Как-то дьякон заболел, несколько дней был безвыходно дома. Угнетаемый недугом и скукой, он лежал в постели, отрешенно глядя в потолок. Дети и жена ходили осторожно, чтобы не беспокоить больного, а это еще больше раздражало его. Ему захотелось уйти из дома. Собрав оставшиеся силы, он вышел на улицу. На свежем воздухе у него закружилась голова, он почувствовал себя беспомощным, ничтожным, не жильцом на белом свете. Его потянуло в церковь. Он бесшумно прошел к иконостасу, хотел открыть узкую резную дверь, но услыхал за ней приглушенный разговор. Как знаком ему был этот густой бас епископа! Он различил бы его среди тысячи голосов.

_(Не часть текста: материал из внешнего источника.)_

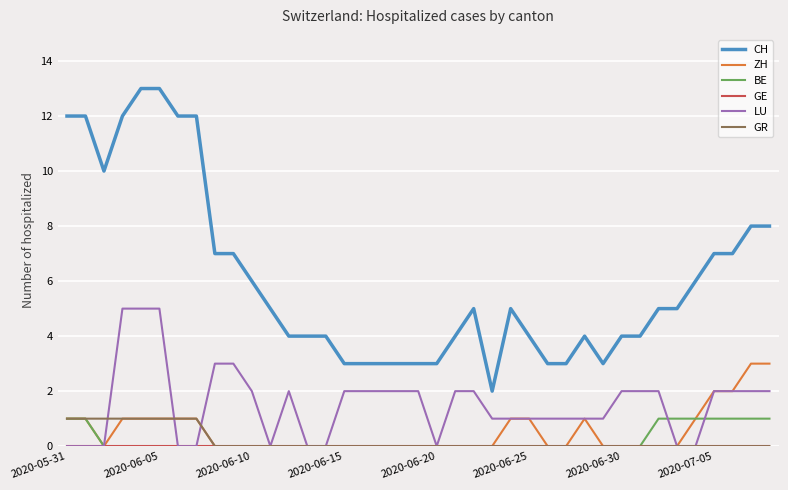

True or false: CH and ZH intersect in this chart.

False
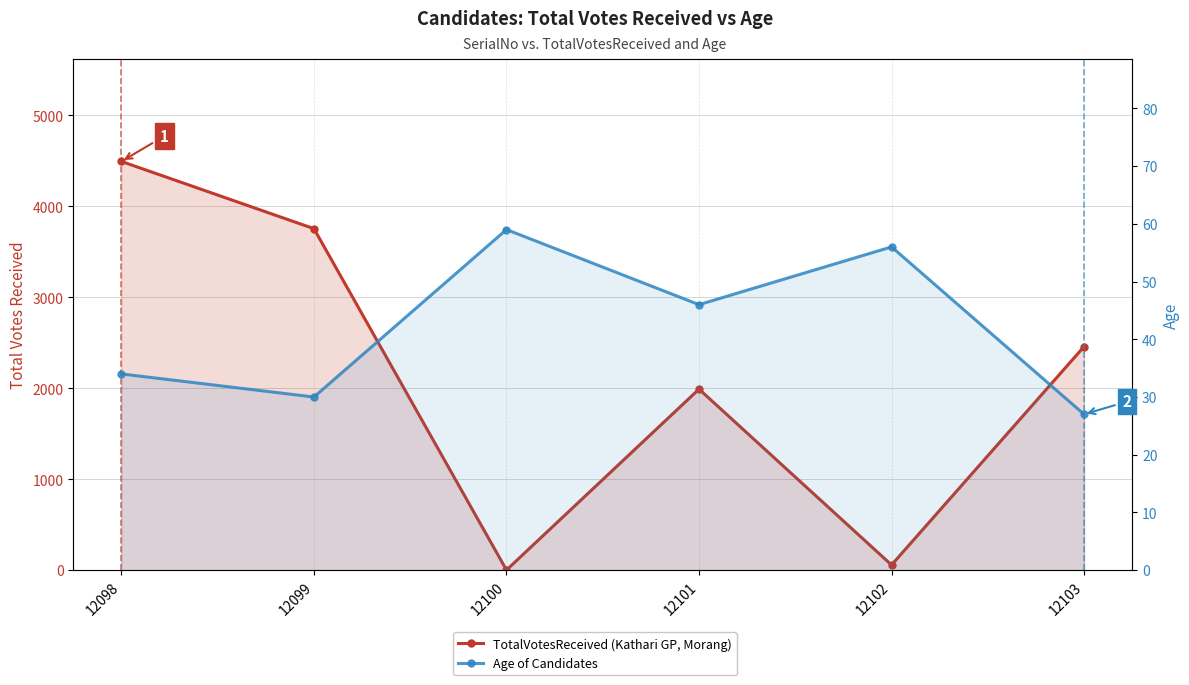

What is the difference between the maximum and minimum values in the Age series?

32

— Сами себя и дело загубите…
— О чем вы, владыко? — это спросила Аксинья. Сестра Ложкина тоже была там, за дверью.
— Чему вы его учили? — негодовал епископ. — Надо совсем потерять разум: пригреть большевистского выкормыша и думать, что через месяц он будет наш душой и телом. Опростоволосились с этими листовками так, что хуже и не придумаешь.
— Значит, он видел?! — ахнула Аксинья.
— И видел, и слышал, и уже сообщил куда следует.

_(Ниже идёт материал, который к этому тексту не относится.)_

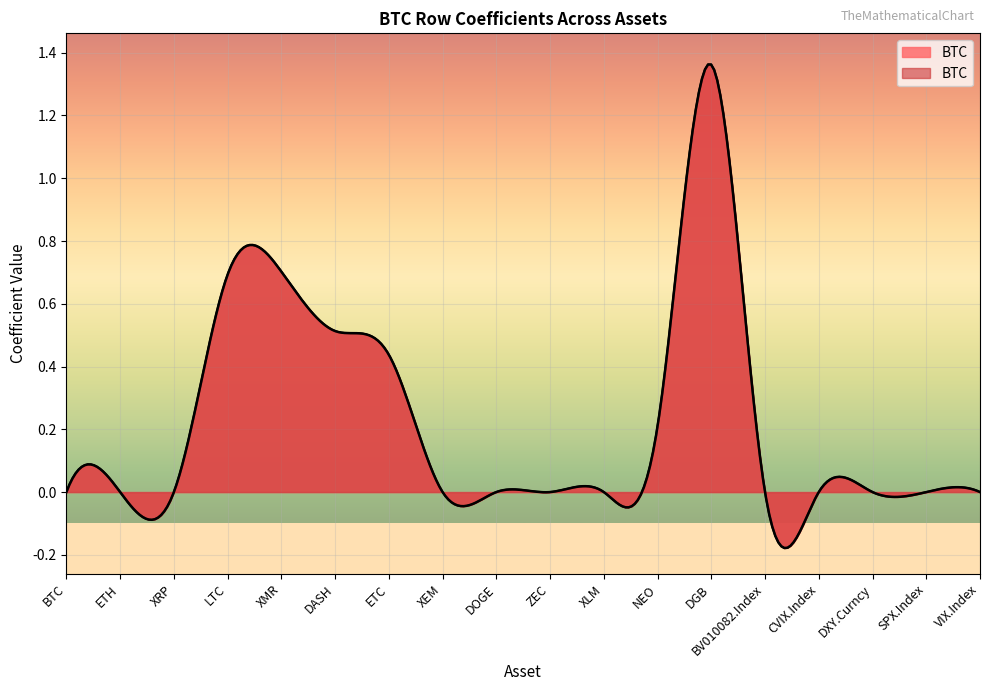

Reading left to right, list all the values displayed in this chart.

BTC=0.0	ETH=0.0	XRP=0.0	LTC=0.7	XMR=0.7	DASH=0.5	ETC=0.4	XEM=0.0	DOGE=0.0	ZEC=0.0	XLM=0.0	NEO=0.2	DGB=1.4	BV010082.Index=0.0	CVIX.Index=0.0	DXY.Curncy=0.0	SPX.Index=0.0	VIX.Index=0.0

— До гепеу-то пока не дошло? — еще больше заволновалась старуха. — И когда это он успел, проклятый?
— В гепеу пока не знают, но надо срочно что-то предпринять, иначе дождетесь беды. Забирай своего умного помощника, и чтоб теперь же ни одной бумажки в сундуке не осталось. Найдите более надежное место.

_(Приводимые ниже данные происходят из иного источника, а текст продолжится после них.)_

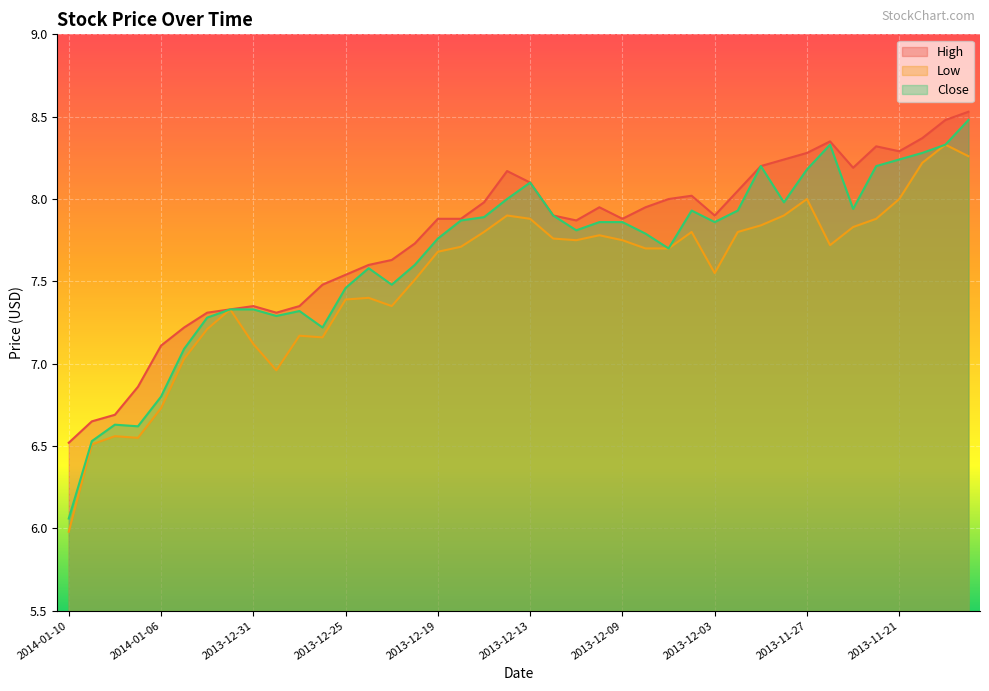

How many lines are shown in the chart?

3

— Да нешто, владыко, не знаете, что старик на ладан дышит? А потому мне с ним тащиться — обуза одна.
— Дело твое, но чтоб сегодня же ни одной бумажки там не оказалось. Взяла в толк?
Аксинья встала, засобиралась уходить.
— Погоди! До каких пор этот внучек твой названный, как его, Васька, что ль, у тебя под ангельским крылом будет?
— Так вы сами же велели,
— Велел да развелел.
— Ладно ли будет так-то? Ежели я выгоню, владыко, его, что люди скажут?
— А разве кто велит прогонять? Сделай, чтобы он сам ушел. Ступай.
Аксинья направилась к двери, Егор спрятался за колонну в темном храме. Давила мысль: загубили дочь, могут умертвить и единственного внука. К недавно родившемуся в нем чувству ненависти присоединилось другое, пока еще смутное чувство, похожее на желание отмщения.
Когда за Аксиньей закрылась последняя дверь церкви, все тот же бас продолжал:
— Промашку с листовками я без наказания не оставлю. Следующее поручение дам после поездки в Петроград. А пока — не спускать с отрока глаз. Это уж ты лично передашь старухе. — Синезий ни разу не обратился к своему собеседнику по имени. — Пусть не разрешает выходить из дому, пусть подольше лечит его.
У дьякона обнесло голову, ноги подкосились, он ухватился за выступ в стене, чтобы не рухнуть, Но сознание его не покидало. Так вот оно что! Это они свели в могилу Устиньюшку. За что? Изверги! Будь что будет, но грех на своей душе он носить не станет, не допустит, чтобы и с мальчишкой, с внуком его, погубление свершилось. Не станет он больше молчать, с него довольно.
И вот он перед Ковалевым. Излил все, до дна. Сидит, опустошенный, но успокоившийся, с отрешенным, потусторонним взглядом давно выплаканных глаз.